To make a valid power of attorney, you must be mentally competent and 18 or older. Your power of attorney must be in writing, signed by you, and attested by a notary public.

Do I Have to Notarize My Power of Attorney in Rhode Island?

Yes. You must sign your power of attorney before a notary public. Notarization is evidence that your signature is genuine.


What Should I Do After Signing My Power of Attorney?

After signing your power of attorney, notify your agent about their appointment and discuss your wishes and instructions. Safely store the original document and provide copies to your agent, financial institutions, and anyone else who may need to recognize your agent’s authority. A third party may ask for an agent certification form in which your agent certifies that your power of attorney is effective and they have the authority to act in your place.

Does a Power of Attorney Agent Get Paid in Rhode Island?

In Rhode Island, your agent is entitled to reimbursement of reasonable expenses incurred while acting under your power of attorney. They may also be entitled to receive reasonable compensation unless you state otherwise in your power of attorney.

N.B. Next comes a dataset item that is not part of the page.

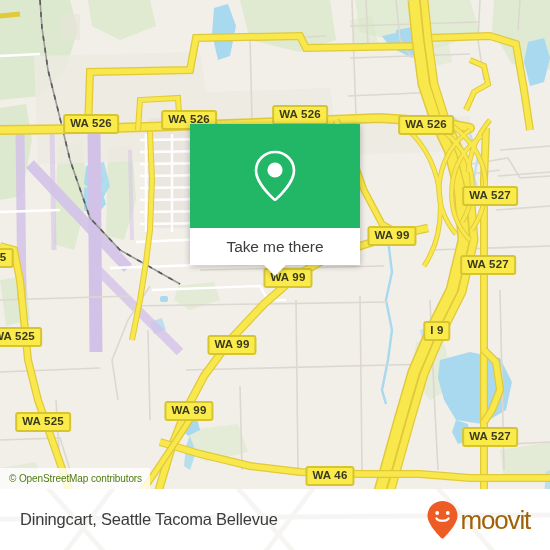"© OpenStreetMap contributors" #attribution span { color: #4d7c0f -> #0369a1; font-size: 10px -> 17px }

Is My Rhode Island Power of Attorney Valid in Another State?

Yes. Generally, other states will recognize a Rhode Island power of attorney created and signed according to Rhode Island law.

Can I Revoke My Rhode Island Power of Attorney?

Yes. If you are mentally competent, you can revoke your power of attorney document at any time. Make a written statement of revocation and give copies to your agent and all third parties who received your original power of attorney.

What Estate Planning Documents Should I Have in Rhode Island?

In addition to a financial power of attorney, there are two other estate planning documents to consider: a health care directive and a last will and testament.

health care directive incorporates a healthcare power of attorney with a living will or advance directive. In your healthcare directive, you name an agent to obtain your medical information, talk to healthcare providers, and make medical decisions on your behalf. You can also include instructions on what life-sustaining measures you want or don’t want if you have an end-stage illness or terminal condition.

last will and testament is a legal document of your wishes for how you want your estate handled. You name someone to manage your estate, called a personal representative, name beneficiaries of your property and decide who you want to care for your minor children. Without a will, you die “intestate,” and a court follows intestacy laws to distribute your property and decide who cares for your children. A will speeds up the probate process, saving your loved ones time and money.

Fortunately, by using online templates, it is easy to create a valid power of attorney and other estate planning documents in Rhode Island.